Kitapsever olduğumu tekrar anlatmama gerek yok sanırım.
Hepimiz okumak istediğimiz kitabı ücret ödeyerek temin edebiliyoruz. Kitap yazmak zor olsa da geri planda yaşanan farklı sıkıntılar mevcut. Bunların başında kâğıt temini geliyor. Ayrıca boya, baskı, nakliyat ve depolama gibi zaruri maliyetler ise perde ardındaki diğer masraflar.
Kağıt konusunun özellikle altını çizmek istiyorum. Sadece kitap ve gazete dışında günlük hayatımızda tüketimi oldukça fazla.
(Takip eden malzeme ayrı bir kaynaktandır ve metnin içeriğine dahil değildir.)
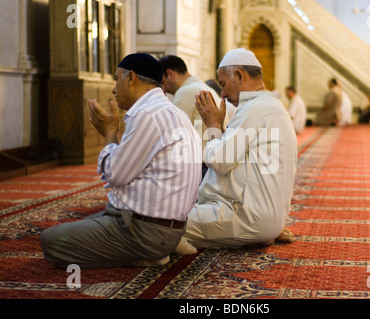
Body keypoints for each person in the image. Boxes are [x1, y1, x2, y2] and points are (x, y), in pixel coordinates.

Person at [40, 53, 202, 268]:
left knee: (51, 240)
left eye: (117, 79)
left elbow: (116, 175)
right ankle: (163, 246)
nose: (114, 89)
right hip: (165, 226)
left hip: (145, 232)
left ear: (131, 78)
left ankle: (146, 254)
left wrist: (109, 133)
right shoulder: (172, 112)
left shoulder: (148, 115)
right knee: (86, 222)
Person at [175, 48, 298, 252]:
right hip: (268, 218)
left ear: (240, 76)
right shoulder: (274, 107)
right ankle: (255, 235)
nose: (222, 94)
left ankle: (253, 234)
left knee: (159, 224)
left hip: (244, 216)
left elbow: (221, 163)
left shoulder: (254, 109)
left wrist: (213, 125)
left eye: (223, 84)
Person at [159, 55, 233, 177]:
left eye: (163, 83)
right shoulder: (203, 87)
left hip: (201, 166)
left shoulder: (185, 92)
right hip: (211, 162)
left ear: (170, 74)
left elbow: (170, 136)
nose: (164, 90)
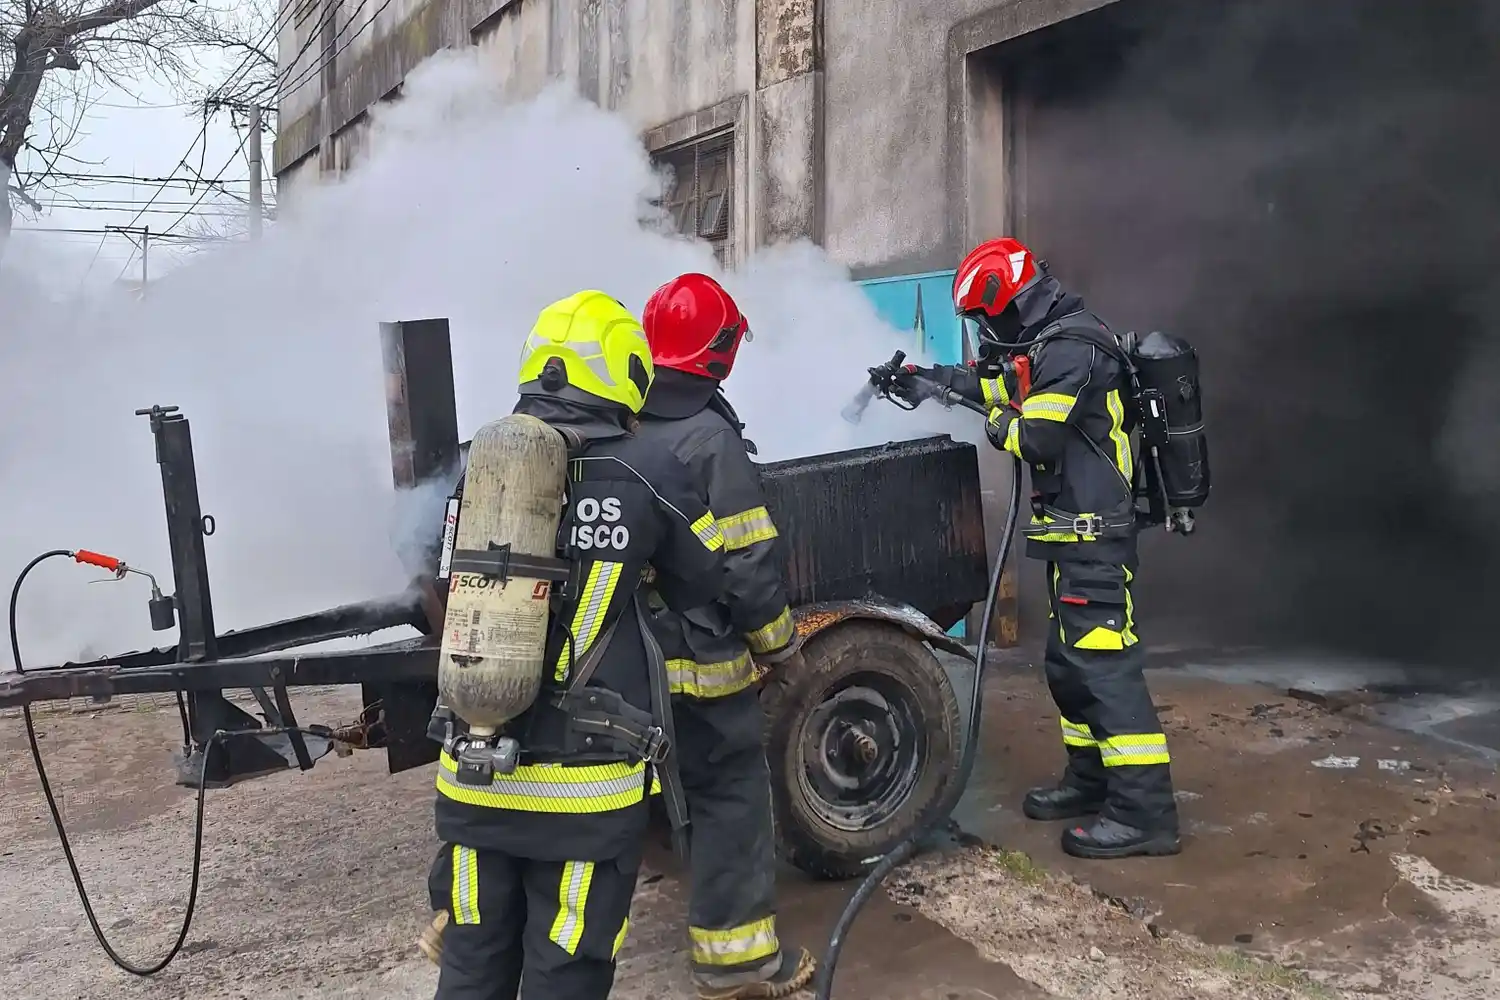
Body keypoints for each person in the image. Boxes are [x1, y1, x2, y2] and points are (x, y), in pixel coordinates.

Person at [426, 290, 729, 1000]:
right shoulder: (649, 467)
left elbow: (438, 577)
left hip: (474, 777)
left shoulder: (481, 465)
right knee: (568, 971)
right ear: (624, 370)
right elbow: (706, 575)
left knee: (470, 968)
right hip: (585, 794)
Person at [899, 238, 1180, 860]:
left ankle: (1145, 813)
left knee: (1105, 670)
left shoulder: (1075, 348)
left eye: (983, 317)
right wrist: (927, 382)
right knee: (1067, 666)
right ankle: (1090, 781)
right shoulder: (1044, 346)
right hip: (1067, 538)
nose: (983, 331)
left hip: (1094, 541)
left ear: (1008, 302)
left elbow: (1038, 436)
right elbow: (992, 385)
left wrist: (996, 424)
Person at [635, 272, 817, 999]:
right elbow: (747, 564)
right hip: (704, 664)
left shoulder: (621, 418)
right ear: (719, 351)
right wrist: (781, 647)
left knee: (629, 807)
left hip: (627, 664)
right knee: (730, 802)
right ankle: (738, 965)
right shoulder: (710, 437)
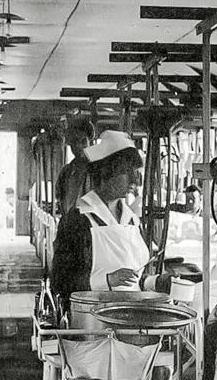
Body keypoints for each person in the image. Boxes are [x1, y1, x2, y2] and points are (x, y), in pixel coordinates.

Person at [51, 130, 170, 303]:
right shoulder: (78, 220)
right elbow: (59, 282)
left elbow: (136, 279)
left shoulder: (133, 221)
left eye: (135, 172)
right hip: (92, 319)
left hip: (133, 314)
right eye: (126, 172)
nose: (134, 181)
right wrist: (106, 281)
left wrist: (155, 282)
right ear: (106, 173)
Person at [54, 119, 95, 215]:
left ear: (89, 142)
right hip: (71, 224)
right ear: (71, 146)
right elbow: (60, 198)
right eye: (75, 142)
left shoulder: (98, 169)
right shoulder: (66, 172)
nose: (79, 146)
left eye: (83, 141)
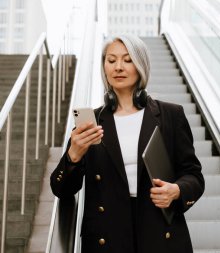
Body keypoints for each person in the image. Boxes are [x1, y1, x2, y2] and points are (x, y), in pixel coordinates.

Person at [50, 35, 205, 253]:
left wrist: (177, 190)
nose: (118, 67)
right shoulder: (90, 122)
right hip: (107, 236)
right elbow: (62, 190)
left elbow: (194, 176)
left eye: (127, 59)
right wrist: (73, 156)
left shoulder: (171, 114)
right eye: (111, 60)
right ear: (104, 67)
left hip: (160, 233)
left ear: (141, 65)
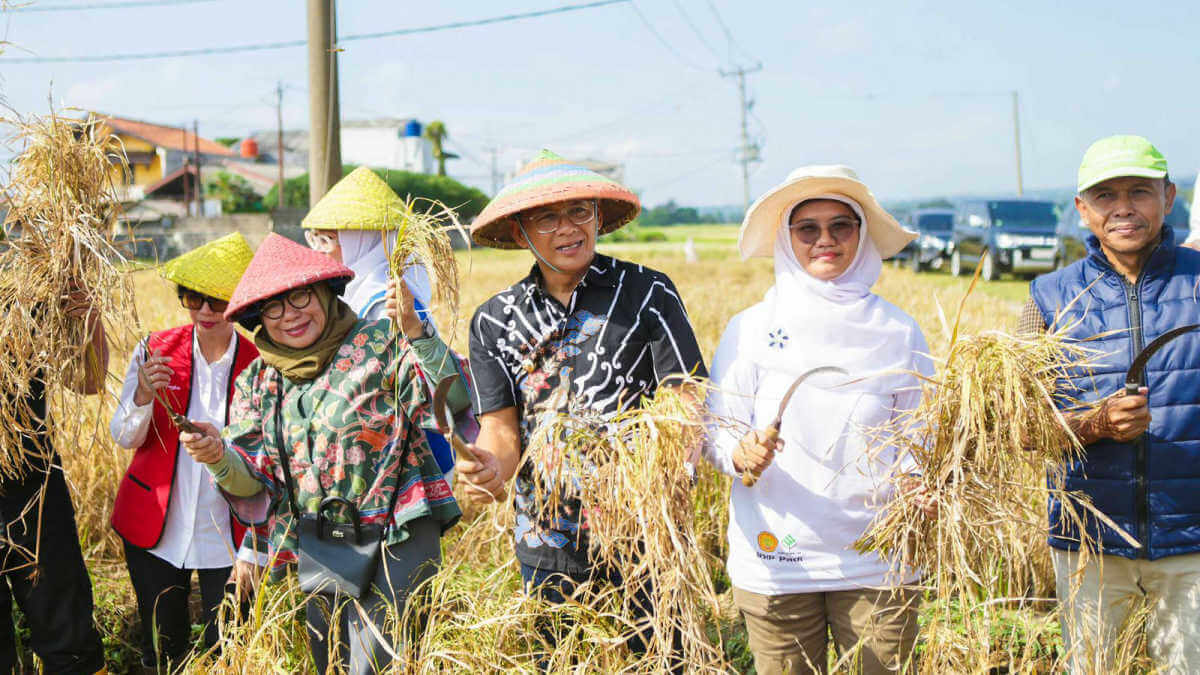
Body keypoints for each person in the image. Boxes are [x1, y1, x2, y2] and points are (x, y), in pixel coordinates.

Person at [458, 150, 708, 659]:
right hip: (547, 536)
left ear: (597, 216)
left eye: (579, 212)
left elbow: (685, 395)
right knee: (561, 661)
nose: (568, 228)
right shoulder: (494, 321)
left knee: (663, 661)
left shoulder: (648, 293)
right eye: (547, 218)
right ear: (521, 233)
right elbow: (501, 429)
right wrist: (490, 470)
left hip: (643, 530)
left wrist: (674, 461)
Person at [178, 233, 463, 674]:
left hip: (397, 531)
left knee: (381, 661)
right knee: (331, 659)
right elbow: (252, 482)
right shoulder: (258, 381)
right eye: (273, 307)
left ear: (326, 294)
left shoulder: (380, 344)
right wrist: (217, 456)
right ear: (258, 317)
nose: (290, 315)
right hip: (321, 542)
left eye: (300, 297)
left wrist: (417, 332)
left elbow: (450, 405)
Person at [705, 165, 932, 674]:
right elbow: (717, 430)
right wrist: (741, 453)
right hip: (777, 559)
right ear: (787, 240)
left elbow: (921, 432)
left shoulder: (898, 330)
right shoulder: (752, 329)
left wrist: (918, 481)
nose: (824, 239)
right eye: (807, 228)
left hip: (878, 559)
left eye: (840, 226)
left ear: (861, 235)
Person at [1021, 135, 1200, 671]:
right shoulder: (1048, 298)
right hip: (1089, 542)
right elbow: (1021, 429)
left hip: (1192, 540)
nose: (1123, 207)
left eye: (1139, 191)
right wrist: (1095, 423)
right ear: (1082, 208)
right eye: (1105, 195)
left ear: (1168, 197)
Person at [109, 232, 263, 672]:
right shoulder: (153, 350)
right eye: (194, 299)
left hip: (230, 537)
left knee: (230, 649)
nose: (205, 312)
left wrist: (224, 446)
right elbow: (124, 436)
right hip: (156, 528)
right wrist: (141, 394)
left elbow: (271, 456)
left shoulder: (262, 364)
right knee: (161, 648)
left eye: (217, 301)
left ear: (238, 302)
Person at [301, 166, 463, 480]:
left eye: (326, 240)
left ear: (361, 241)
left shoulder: (389, 301)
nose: (318, 251)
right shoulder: (353, 293)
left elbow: (432, 382)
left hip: (406, 460)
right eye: (314, 239)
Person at [0, 282, 108, 674]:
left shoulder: (26, 290)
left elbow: (88, 381)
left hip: (33, 487)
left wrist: (87, 317)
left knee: (69, 635)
Fiyatların artmasının asıl sebebi; üretim fabrikalarının yeterli olmaması diyebiliriz. Bu yüzden yurtdışından ithal edilen kağıtlar, döviz kurundan ötürü pahalıya geliyor. Esasında bunu üretmek için yüksek bir teknoloji gerekmiyor. Doğru politika izlemek sorunları hafifletebilir.
Hatta yazıyı yazdığım sırada kitaplara zam geldiğine dair haberleri gördüm. Bu da doğal olarak okurların dışında kitapçıları, üniversitelileri ve sınava hazırlanan öğrencileri bir hayli etkiliyor.
Peki bu duruma biz nasıl geldik?
Ormanlar bakımından oldukça zengin olan bir ülkeyiz. Bu zenginliğe rağmen kâğıt sektöründe sorun yaşanması son günlerin en çok tartışılan konuları arasında yer alıyor. Özellikle gazete kağıdı ve kitap yayıncılığındaki bu daralmanın ve problemlerin ortaya çıkmasına SEKA’daki sürecin birinci derecede sebep olduğu aşikar.
Ayrıca son günlerde Türk Lirası’nın döviz karşısında değerini yitirmesi de sorun. Üretiminde dışarıya bağlı kaldığımız diğer pek çok ürünle birlikte, kitap fiyatları da iyice el yakmaya başladı.
Bu durum okurlar kadar yayıncılar ve kitabevlerinin de belini büküyor.
Bir okur olarak kitapçıda pahalı bulduğum kitabı hemen internet ortamında aratıyorum. Çünkü internet satışlarında uygulanan indirimler cazip geliyor. Biz tüketiciler için kârlı gözüken bu durum, yayıncılar ve kitabevleri için tam tersi vaziyette.
Yayınevleri açısından bakarsak web sitelerinden internet satışları ve e-kitap onlar için avantajlı olabilir. Dağıtımcının aldığı büyük pay kendilerine kalmasıyla birlikte baskı maliyetleri sıfırlanır, ulaşılabilirlik artar, daralan sektör tekrar genişleyebilir.
Özellikle benim gibi klasik okurlar için bu çözümler memnun edici olmayabilir. Çünkü içeriği ile birlikte o kitabı hissetmek, kokusunu alabilmek, beğendiğim cümlelerin altını çizip not almak ayrı bir keyif.
O yüzden kağıt ile birlikte diğer maliyetlerin düşmesi herkes için güzel olacak. Bunun için kalıcı çözümler bulunması önemli.
Kurtuluş Savaşı'nın ve Cumhuriyet devrimlerinin önemli isimlerinden Vasıf Çınar ile arasında geçen bir konuşmada Atatürk’ün ‘Ben çocukken fakirdim. İki kuruş elime geçince bunun bir kuruşunu kitaba verirdim. Eğer böyle olmasaydım, bu yaptıklarımın hiç birisini yapamazdım’ cümlelerinden yola çıkarak asla okumaktan vazgeçmeyelim.
Öğrenirsek, gelişirsek, bilime önem verirsek kabuğumuzu kırarız.
Ve inanın, o kabuk kırıldıktan başaramayacağız hiçbir şey yok.